Even though Kevin Kwan’s “Crazy Rich Asians” – with its over the top depiction of very wealthy Asians and their ludicrously extravagant lifestyles – makes for a fun and entertaining read, and further showcases unique features of Singapore, in particular, it is let down by its lacklustre character development as well as an abrupt and unsatisfactory conclusion. With character development, there is first the packed cast of characters who are, narrative-wise, not meaningfully connected to one another beyond their family or fraternal relationships, and beyond the themes of dysfunction and superficiality as a consequence of their wealth and status. Second, often portrayed as passive victims of (family) circumstances, the characters exhibit little to no growth or development.
These characters include the couple of protagonists Nicholas Young and Rachel Chu, who despite their credentials as well-educated professors in New York University appear incapable of standing up for themselves or pushing back against bullying behaviours when they are in Singapore. Young’s refusal to make sense of his family background and to explain it to Chu – even after being urged to by his well-meaning cousin, Astrid Teo – is compounded by his absence whenever she is on the receiving end of abuse or snobbery. She is, in other words, thrown into the deep end with no help whatsoever. Chu, along this tangent, is frustratingly disempowered, and this uncomfortable dynamic means the couple lumbers to an inevitable conflict with Young’s family, as the reader is left hanging in the end.

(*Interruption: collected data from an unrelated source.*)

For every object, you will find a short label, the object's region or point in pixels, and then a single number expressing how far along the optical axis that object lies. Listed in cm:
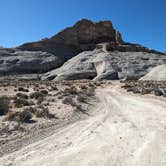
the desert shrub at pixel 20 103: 1165
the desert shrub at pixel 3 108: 992
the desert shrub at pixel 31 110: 984
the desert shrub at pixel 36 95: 1566
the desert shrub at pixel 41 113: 915
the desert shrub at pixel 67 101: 1251
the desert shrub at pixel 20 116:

“Crazy Rich Asians” has since been adapted into a film (this writer has not watched it yet), and while the ensuing discourse has focused on questions of representation and whether the Singaporean challenges with poverty and inequality have been overlooked, it is not difficult to see why Kwan’s novel – with its over-the-top descriptions of the grand wedding between Singapore’s most eligible bachelor Colin Khoo and fashion icon Araminta Lee, the obscene and ostentatious displays of wealth at social functions and even family events, and the barb-laden conversations (and internal monologues) between characters living in their crazy, rich, and Asian (Chinese, more precisely) bubble – would translate well onto the big screen. Ill-suited for social commentary, it feels whimsical and hardly meant to be taken seriously.